WORK TO BE COMPLETED: Exact copies of the lines from the line containing "candle: present [377,508,425,584]" through the last line of the entries below are the whole answer.

DATA FOR PROCESSING:
◆ ◆ ◆ ◆ ◆

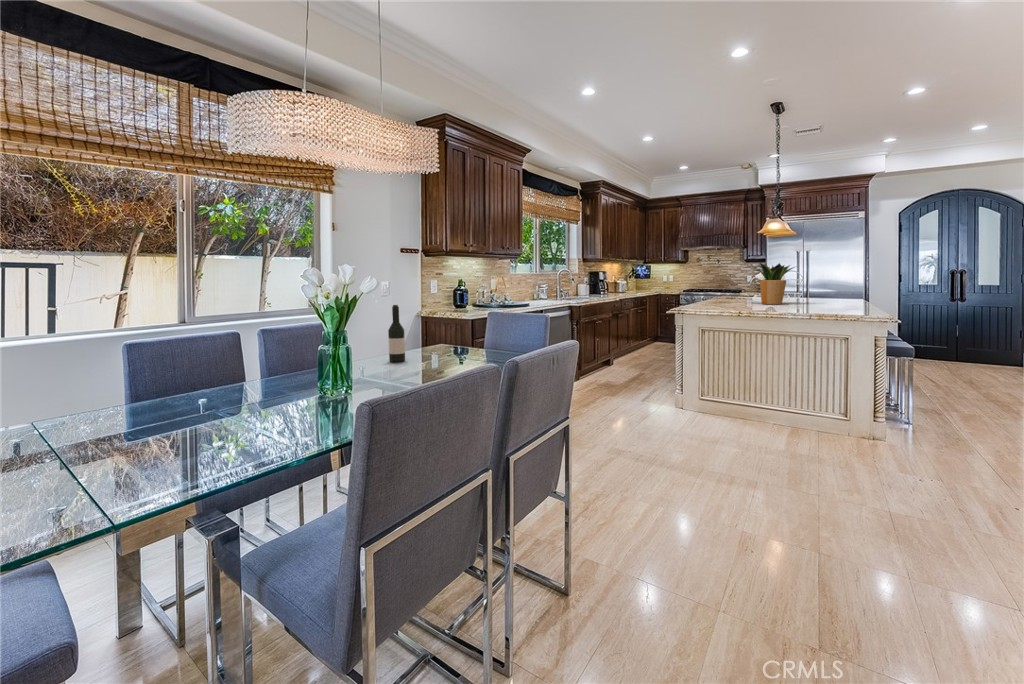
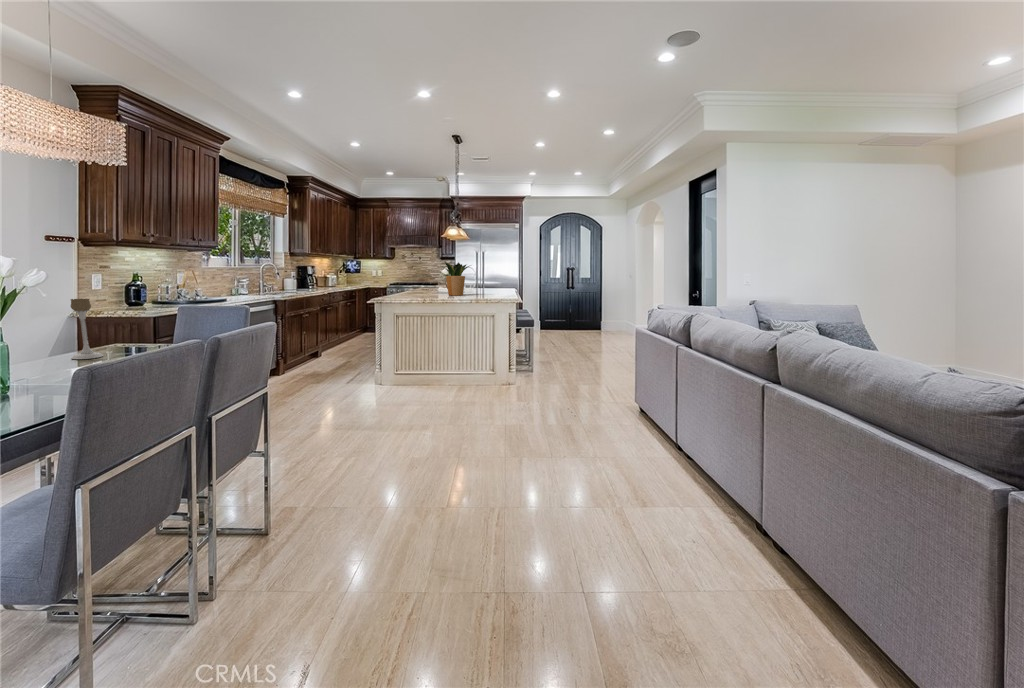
candle holder: none [413,302,435,356] -> present [71,299,103,359]
wine bottle: present [388,305,405,362] -> none [30,302,60,367]

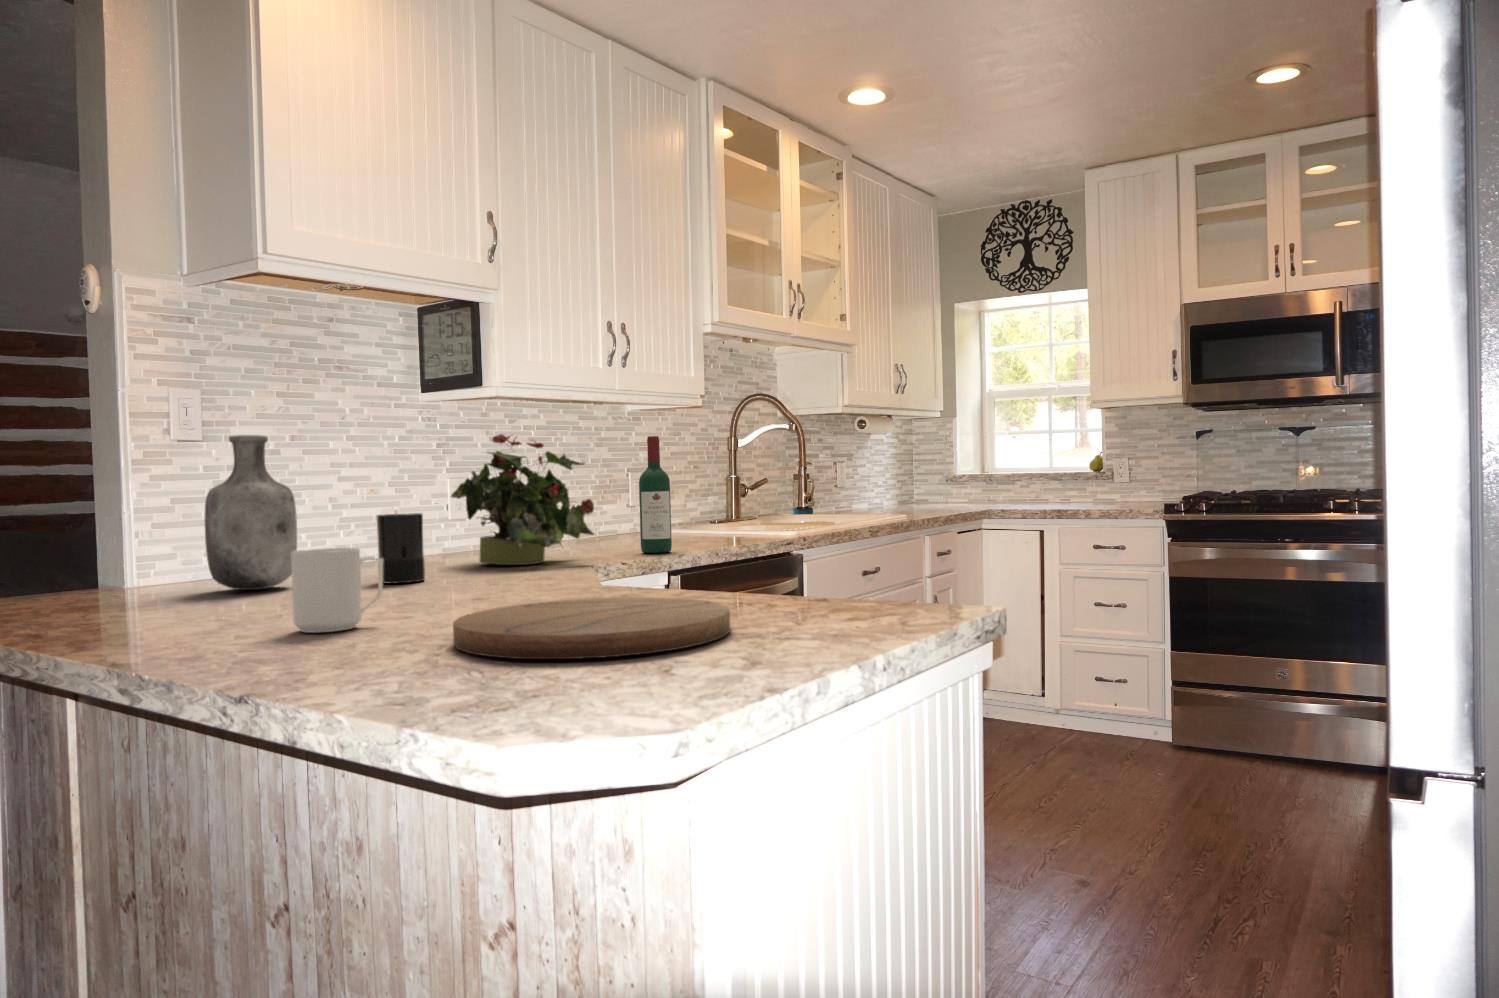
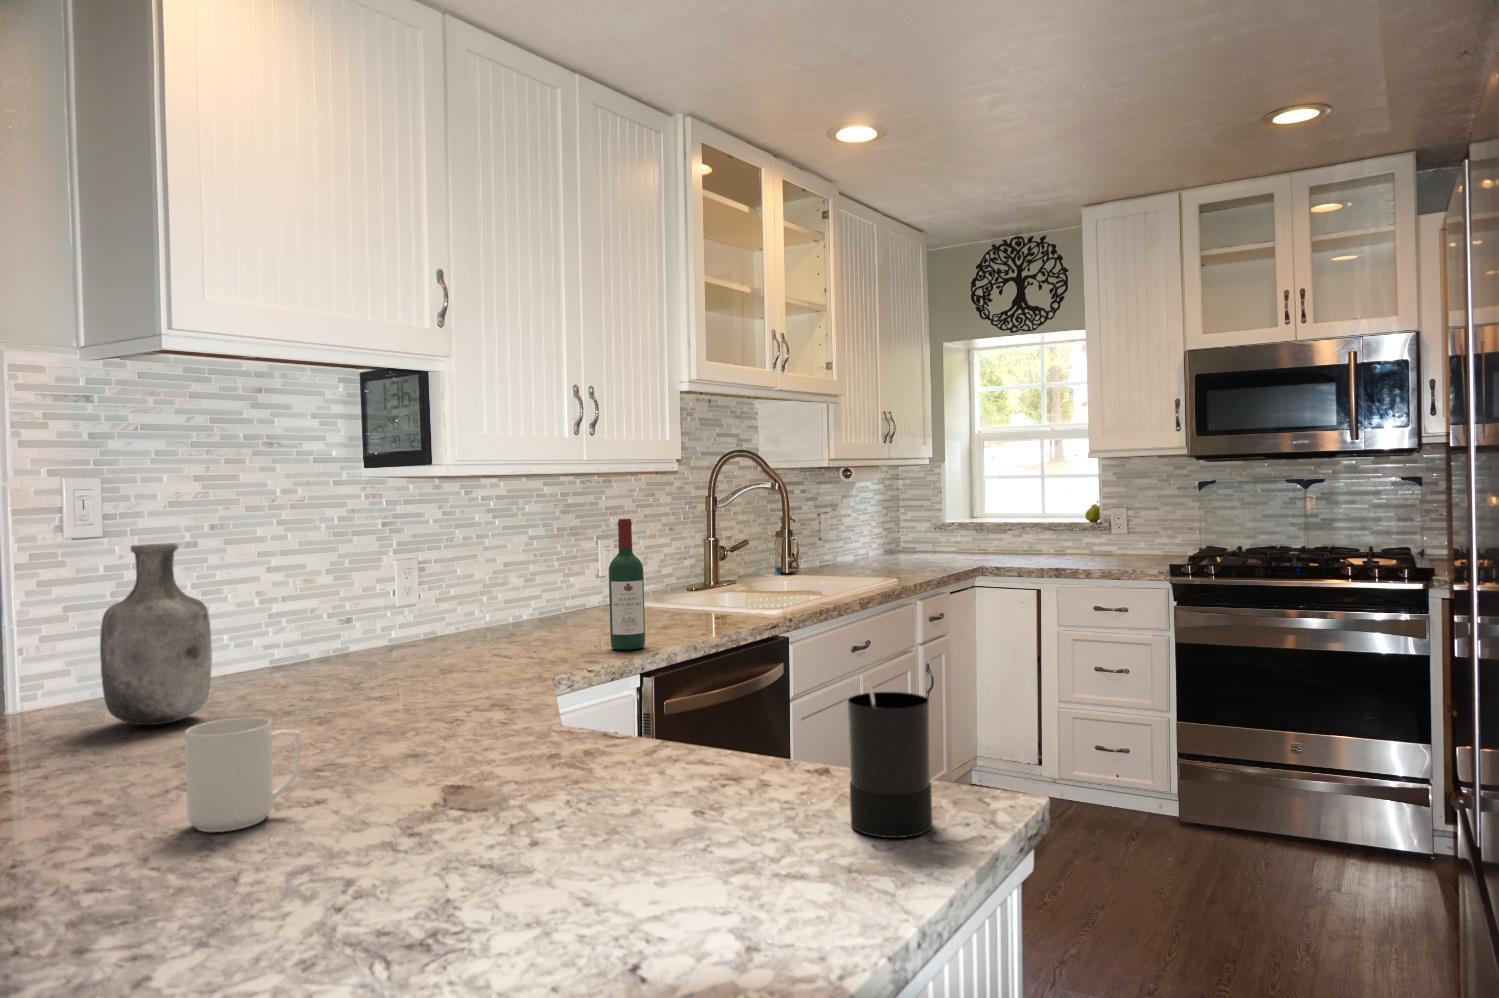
potted plant: present [451,434,594,565] -> none [395,523,559,674]
candle: present [377,508,425,584] -> present [848,681,932,838]
cutting board: present [453,597,730,659] -> none [380,772,723,914]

◆ ◆ ◆ ◆ ◆

YOUR SOLUTION:
candle: present [377,508,425,584] -> present [848,681,932,838]
cutting board: present [453,597,730,659] -> none [380,772,723,914]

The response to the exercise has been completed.